Выбрать главу

Грегори подался назад, рука Шеппарда упала. Оба стояли теперь за пределами освещенного круга. Из темноты со стен на них взирали одновременно все лица. Грегори чувствовал себя более хмельным, нежели в любую другую минуту этого вечера.

— Признайтесь, — произнес он, — вы знаете больше, чем захотели мне сказать, не так ли? — Он немного задыхался, словно ворочал тяжести. Шеппард молчал.

— Вы… не можете или не хотите? — вопрошал Грегори. Он даже не удивился, откуда взялась у него такая смелость.

Шеппард отрицательно помотал головой, поглядывая на него с какой-то безмерной снисходительностью. А может, с иронией?

Грегори посмотрел на свои руки и увидел, что в левой он держит фотографии живых, а в правой — мертвых. И тот же непонятный импульс, который минуту назад толкнул его задать неожиданный вопрос, вдохновил его снова. Это было прямо как прикосновение невидимой руки.

— Какие из них… важнее? — едва слышно спросил он. Лишь в абсолютной тишине этой комнаты можно было его расслышать.

Шеппард молча взглянул на Грегори, пожал плечами и подошел к выключателю. Белый свет залил комнату, все сделалось привычным и естественным. Грегори медленно спрятал фотографии в карман.

Визит подходил к концу. И однако, хотя они говорили уже только о конкретных вещах: о количестве и размещении постов, об осмотре всех моргов, о мерах предосторожности в перечисленных Скиссом населенных пунктах, о полномочиях Грегори, между ними осталась тень чего-то недосказанного.

Иногда главный инспектор замолкал и выжидающе смотрел на Грегори, как бы прикидывая, не следует ли ему от этих деловых соображений вернуться к прежнему разговору. Однако он уже ничего не добавил.

Лестница от середины была погружена в абсолютную темноту. К выходу Грегори добрался ощупью. Неожиданно его окликнули.

— Желаю успеха! — громко напутствовал его главный инспектор.

Грегори хотел прикрыть за собой дверь, но ветер захлопнул ее со страшным грохотом. На улице царил пронизывающий холод. Усиливался мороз, сковывал лужи, подмерзающая грязь похрустывала под ногами, капли дождя на ветру превращались в пелену ледяных иголок. Они больно кололи лицо и с резким бумажным шелестом отскакивали от твердой ткани плаща.

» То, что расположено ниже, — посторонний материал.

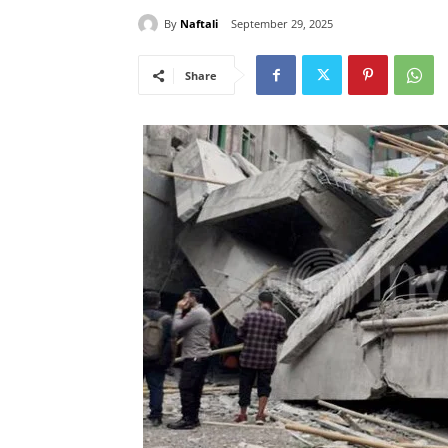
By
Naftali
September 29, 2025
Share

Грегори хотел подвести итог всему, что произошло, но с таким же успехом он мог бы классифицировать невидимые тучи, которые ветер гнал над его головой. Воспоминания этого вечера противоборствовали в нем, рассыпались на отдельные картины, не связанные ничем, кроме мучительного чувства подавленности и растерянности. Комната, увешанная посмертными фотографиями жертв, с письменным столом, заваленным раскрытыми книгами. Он внезапно пожалел, что не заглянул ни в одну из этих книг или в разложенные там же бумаги. Ему и в голову не пришло, что это было бы бестактностью. Ему представлялось, что он находится на грани, за которой ни в чем нельзя быть уверенным. Любая, с виду самая пустяковая вещь способна явить ему одно из многих возможных значений, а попытайся он постичь ее, как она снова развеется, расплывется, растает. Он же в поисках разгадки будет погружаться в море многозначных деталей, покуда не утонет в нем, так ничего и не поняв.

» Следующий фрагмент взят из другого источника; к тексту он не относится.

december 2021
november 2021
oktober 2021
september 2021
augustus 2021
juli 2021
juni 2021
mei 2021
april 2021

Кого он, собственно, собирается представить Шеппарду — создателя новой религии? Великолепная, испытанная на практике надежность следственного аппарата в этом деле оборачивалась против него самого. Ибо чем больше скапливалось тщательно измеренных, сфотографированных и описанных фактов, тем большей нелепостью казалась вся постройка.

Если бы он искал убийцу, скрытого во мраке, он не испытывал бы такой беспомощности, не ощущал бы такой угрозы. Чем объяснялась эта неуверенность, эта тревога в глазах главного инспектора, который хотел ему помочь, но не мог?

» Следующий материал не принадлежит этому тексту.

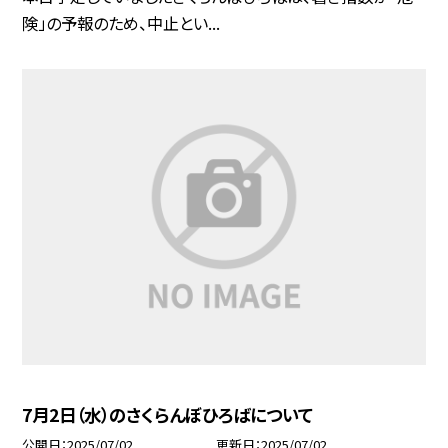
険」の予報のため、中止とい...
7月2日（水）のさくらんぼひろばについて
公開日
2025/07/02
更新日
2025/07/02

Почему именно ему, начинающему, главный инспектор поручил это дело, разгадка которого (он сам об этом говорил!) может оказаться неприемлемой? И только ли для того он вызвал его ночью?

Грегори не замечал ничего вокруг, не видел темной улицы, не ощущал скатывающихся по лицу капель. Он шел куда глаза глядят, сжимая в карманах кулаки, глубоко вдыхая холодный влажный воздух, и снова перед ним возникло лицо Шеппарда, перевернутые тени, дергающийся угол рта.

Он стал высчитывать, сколько времени тому назад он вышел из "Европы". Сейчас была половина одиннадцатого, значит, почти три часа… "Я уже протрезвел", — сказал он себе. Неожиданно он остановился. При свете фонаря прочел на табличке название улицы. Прикинул, где находится ближайшая станция метро, и направился в ту сторону.